DT: When consulting with a patient, what are your biggest shared decision-making considerations?

Baldwin: I honestly think of the diseases that I treat most frequently, rosacea is the one where buy in is the most important. Especially for somebody who has combination disease with more than 1 manifestation, because they're going to need at least 2 drugs, 2 drugs and a procedure which is not covered by insurance, or several procedures, depending on if they have a phyma, for example, they're going to need numerous procedures. The cost is going to get quite high. I like to have them take a look specifically at their manifestations and ask them which one they care about the most, and then specifically say, ‘Okay, so for this, it would require topical medications that are covered by insurance. For this, we would need a procedure, which is you're going to have to pay for out of pocket, so that we put it all together in one package.’ One of the problems is that the newer medications are often only affordable if you can use a coupon. The coupons do not work for government insurance, which includes Medicare. Unfortunately, since this is a condition thatoften affects people of Medicare age, they may not be able to get the newest and the best in the medications.It is a huge problem and a huge disappointment, and I don't know quite how to solve that problem. But that's what samples are for!

DT: Is there any research of upcoming therapies you are excited about?

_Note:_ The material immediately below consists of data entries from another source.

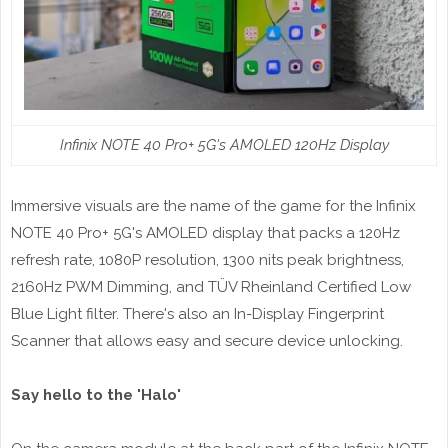
Infinix NOTE 40 Pro+ 5G's AMOLED 120Hz Display
Immersive visuals are the name of the game for the Infinix
NOTE 40 Pro+ 5G's AMOLED display that packs a 120Hz
refresh rate, 1080P resolution, 1300 nits peak brightness,
2160Hz PWM Dimming, and TÜV Rheinland Certified Low
Blue Light filter. There's also an In-Display Fingerprint
Scanner that allows easy and secure device unlocking.
Say hello to the 'Halo'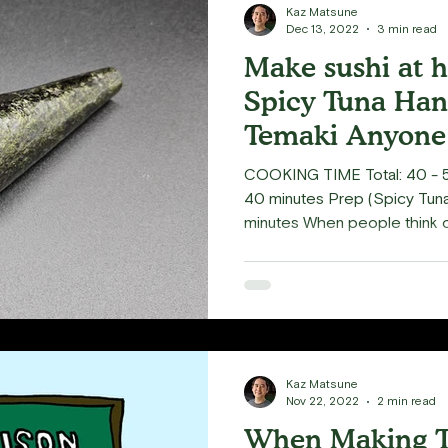
Kaz Matsune
Dec 13, 2022
3 min read
Make sushi at 
Spicy Tuna Han
Temaki Anyone
COOKING TIME Total: 40 - 5
40 minutes Prep (Spicy Tuna):
minutes When people think o
they often envision "rolls," sp
known to many regular sushi 
cone shaped roll also know as
instructor since 2021 (online 
recommended temaki to those
daunting. Temaki is incredibl
Kaz Matsune
Nov 22, 2022
2 min read
When Making T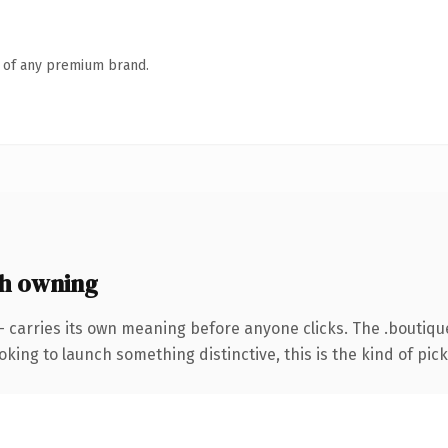
n of any premium brand.
h owning
— carries its own meaning before anyone clicks. The .boutiq
ing to launch something distinctive, this is the kind of picku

Baldwin: Unfortunately, the rosacea pipeline, as far as I know, is extremely limited. We have a huge problem in the acne and rosacea space in that reimbursement for these medications is very, very difficult. The companies that are spending millions of dollars on research and development are not getting the money back that they need to put more money into research and development for new products, especially topicals. Acne rosacea is becoming the poor cousin compared to psoriasis and atopic dermatitis. Dr. Harper made a very good point today that she doesn't understand why it's okay to be spending vast amounts of money on top medications for psoriasis and atopic dermatitis.Valuable and necessary, but making it so that acne and rosacea can't be treated at all. So unfortunately, the pipeline does not look bright and I'm not sure where we're going to be 10 years from now.